:: Written problem 1 ::
Retype the records character for character, everything from the line containing "genus: Gongylolepis" down through the end of the records.

:: Document section ::
Yes, I am planning on filing a JIRA for that shortly.

-Aleks S.

On Mon, Jan 14, 2013 at 11:01 AM, Ted Yu <yuzhih...@gmail.com> wrote:

> Thanks for the write up.
>
> Would the new tests be sub-tasks of HBASE-7290 ?
>
> Cheers
>
> On Mon, Jan 14, 2013 at 10:32 AM, Aleksandr Shulman <al...@cloudera.com
> >wrote:
>
> > Hi everyone,
> >
> > I'd like to start a thread about Cloudera's testing efforts on the
> upcoming
> > snapshots feature. This is a new feature and it's important that we
> explain
> > our testing efforts and get the community's opinion on what we'd all like
> > to see tested. My hope is that from this discussion, we can get more
> ideas
> > about what needs to be tested and gain confidence in the testing we have
> in
> > place.
> >
> > Before I begin, I'd like to introduce myself. I'm Aleks Shulman. I'm a
> > software engineer at Cloudera, working primarily on HBase. Within HBase,
> I
> > am focusing on the quality side of things. What this means to me is an
> > conversation unto itself, but in brief, I will be writing tests and test
> > frameworks. I will also be an advocate for the user experience, with
> > particular focus on API compatibility and ease-of-use.
> >
> > So let's discuss snapshots:
> > There are two main areas that should be tested and they correspond nicely
> > into what can be done as unit tests and what is better left as Jenkins
> job
> > or some other automation, unit testing and non-unit testing. We've been
> > working on this for a bit, so there is already some progress in these
> > areas:
> >
> > Unit testing - In progress or completed:
> >
> > 1. HBase Snapshots Repeatability and Idempotency Test:
> > This test class verifies proper behavior with regards performing
> > restore/clone operations on tables that themselves were created as a
> clone
> > or restored from a snapshot. This is an interesting set of cases because
> of
> > the way snapshots work. They work by pointing to the original HFiles.
> > We can use these tests to verify correctness in the file system and test
> > closure under deletion of the original table.
> >
> > 2. HBase Snapshots HTable Descriptor Test
> > This test class verifies proper behavior with regards to changes to the
> > information about the table itself before and after snapshotting in the
> > 'before' table and the 'after' table.
> >
> > 3. HBase Snapshots HFileLink Test
> > This test class inspects the correctness of the HFileLink files. It looks
> > into their permissioning, the naming convention, and how they respond
> > events. Events may include an HFile being deleted or moved.
> >
> > 4. HBase Snapshots Table Dimensions Test
> > This test class inspects operations on tables that are empty, have only
> one
> > row, have one or two CFs, etc. Basically if there is an edge scenario in
> > what the table looks like, that may affect the way it snapshotted or
> > restored/cloned.
> >
> > 5. HBase Snapshots Independence Test
> > This test should verify that all aspects of table independence are
> > guaranteed between the original table and the restored snapshot/clone.

:: Material for this task ::
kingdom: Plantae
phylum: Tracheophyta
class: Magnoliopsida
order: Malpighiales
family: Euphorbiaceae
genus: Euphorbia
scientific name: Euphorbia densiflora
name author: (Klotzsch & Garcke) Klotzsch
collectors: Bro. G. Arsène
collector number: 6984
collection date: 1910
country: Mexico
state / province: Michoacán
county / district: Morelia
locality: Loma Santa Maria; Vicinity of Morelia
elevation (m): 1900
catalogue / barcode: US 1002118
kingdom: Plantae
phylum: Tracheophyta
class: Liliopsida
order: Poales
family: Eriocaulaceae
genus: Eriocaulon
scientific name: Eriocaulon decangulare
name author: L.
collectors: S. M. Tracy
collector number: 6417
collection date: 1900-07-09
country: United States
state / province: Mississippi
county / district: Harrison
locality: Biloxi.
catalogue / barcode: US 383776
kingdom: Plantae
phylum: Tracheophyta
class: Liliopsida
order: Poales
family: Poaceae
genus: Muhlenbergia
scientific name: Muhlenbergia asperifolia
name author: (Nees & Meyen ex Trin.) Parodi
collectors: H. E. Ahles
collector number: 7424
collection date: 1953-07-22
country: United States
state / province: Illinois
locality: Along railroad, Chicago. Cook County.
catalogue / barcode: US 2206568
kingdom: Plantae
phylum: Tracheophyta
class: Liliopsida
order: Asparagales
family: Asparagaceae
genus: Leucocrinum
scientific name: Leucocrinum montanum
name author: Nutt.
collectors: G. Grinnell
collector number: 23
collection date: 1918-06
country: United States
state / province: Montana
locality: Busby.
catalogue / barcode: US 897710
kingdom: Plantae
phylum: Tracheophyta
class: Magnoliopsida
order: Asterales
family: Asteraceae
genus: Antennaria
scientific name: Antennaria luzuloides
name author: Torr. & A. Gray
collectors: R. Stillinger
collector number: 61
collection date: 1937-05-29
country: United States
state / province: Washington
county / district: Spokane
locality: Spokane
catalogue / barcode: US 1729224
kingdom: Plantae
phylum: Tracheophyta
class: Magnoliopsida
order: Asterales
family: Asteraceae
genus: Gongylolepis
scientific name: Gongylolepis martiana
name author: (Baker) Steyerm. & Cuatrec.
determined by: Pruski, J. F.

:: Written problem 2 ::
In the email thread about testing HBase snapshots, translate this sentence into Spanish: "This test class inspects the correctness of the HFileLink files."

:: Full answer 1 ::
genus: Gongylolepis
scientific name: Gongylolepis martiana
name author: (Baker) Steyerm. & Cuatrec.
determined by: Pruski, J. F.

:: Full answer 2 ::
Esta clase de prueba inspecciona la corrección de los archivos HFileLink.